The Speech Recognition API in JavaScript: speechRecognition()

- Andrés Cruz

En español
The Speech Recognition API in JavaScript: speechRecognition()

Example Download

The speech recognition API in JavaScript is an API that all HTML5 developers have available, it is an API that invites us to "talk" with the browser, an API with which we can execute voice commands with JavaScript or convert our voice to text, as you can see the ways in which we can use this API are infinite where our imagination is the limit and we can even create or use libraries.

With this HTML5 API we can execute voice commands according to our data, since we implement the logic

JavaScript has all kinds of APIs that facilitate the process when developing web applications of any type:

To name a few of the many JavaScript APIs of which some have been seen on DesarrolloLibre.

"The JavaScript API that invites us to talk to applications"

In this entry we will take the first steps with the speechRecognition() Voice Recognition API in JavaScript, which in other words gives the ability to our applications to recognize the voice according to the language configured through the microphone of the PC or mobile device.

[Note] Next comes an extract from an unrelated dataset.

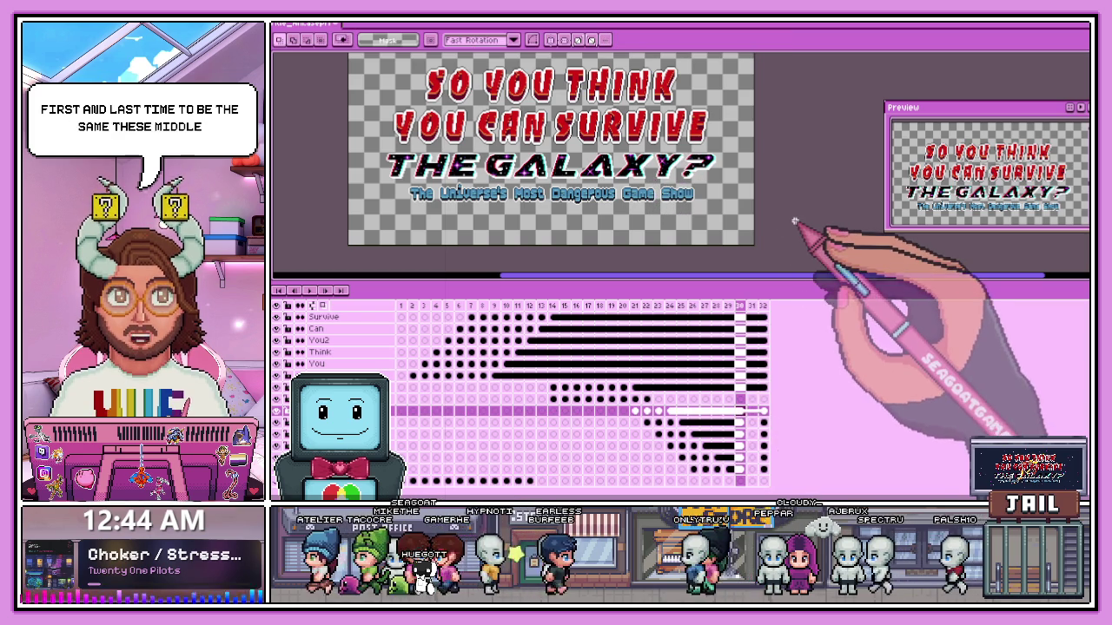
scroll(696, 212, "up", 2)
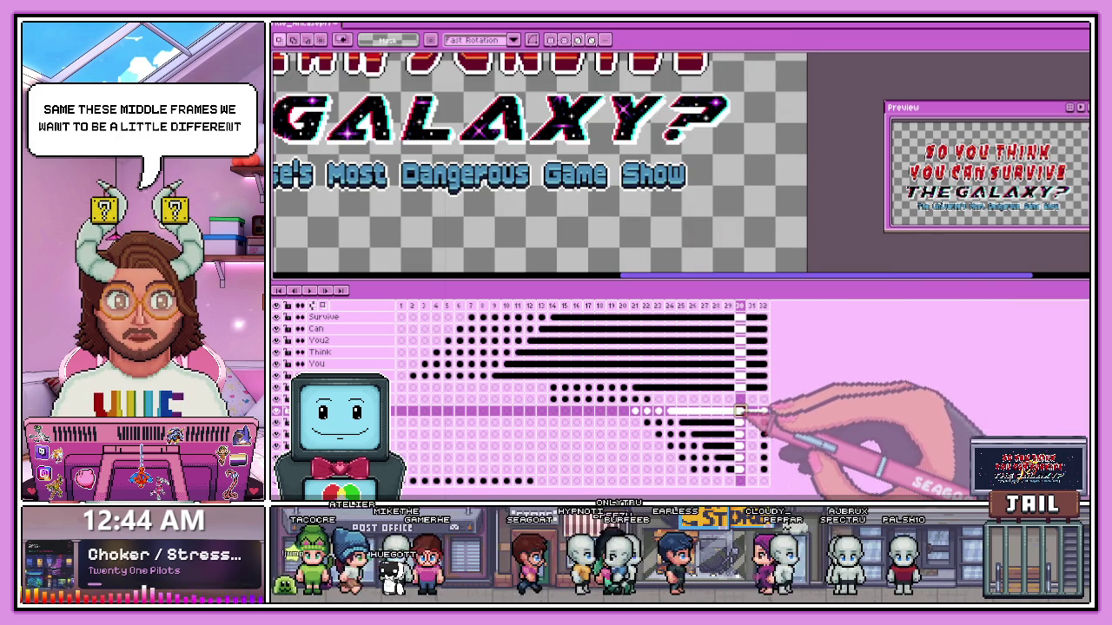
left_click(686, 194)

Getting started with the Speech Recognition API in JavaScript

The skeleton of the code that we will use is the following and we will analyze it in the following section:

if (!('webkitSpeechRecognition' in window)) {
  alert("¡API no soportada!");
} else {
  var recognition = new webkitSpeechRecognition();
  recognition.continuous = true;
  recognition.interimResults = true;
  recognition.lang = "es-Ve";

  recognition.onstart = function() {}
  recognition.onresult = function(event) {}
  recognition.onerror = function(event) {}
  recognition.onend = function() {}
}

Analyzing the previous code...

As with all "new" APIs, it is necessary to verify the availability of the Speech Recognition API in the browser by checking if the webkitSpeechRecognition object exists; If it doesn't exist, a message is simply displayed saying that the API is not available in your browser:

if (!('webkitSpeechRecognition' in window)) {
  alert("¡API no soportada!");
}else{
...
}

If the Speech Recognition API is available or implemented in the browser, the following section of code enclosed by the else is executed; the first line of code:

  recognition.continuous = true;

Initializes the continuous attribute (set to false by default) in order to define continuity when speaking; That is, it is established that when the user stops speaking, Voice Recognition comes to an end (the onend event is triggered).

This other line of code:

recognition.interimResults = true;

Specifies whether the results returned are final and will not change (false) or not (true).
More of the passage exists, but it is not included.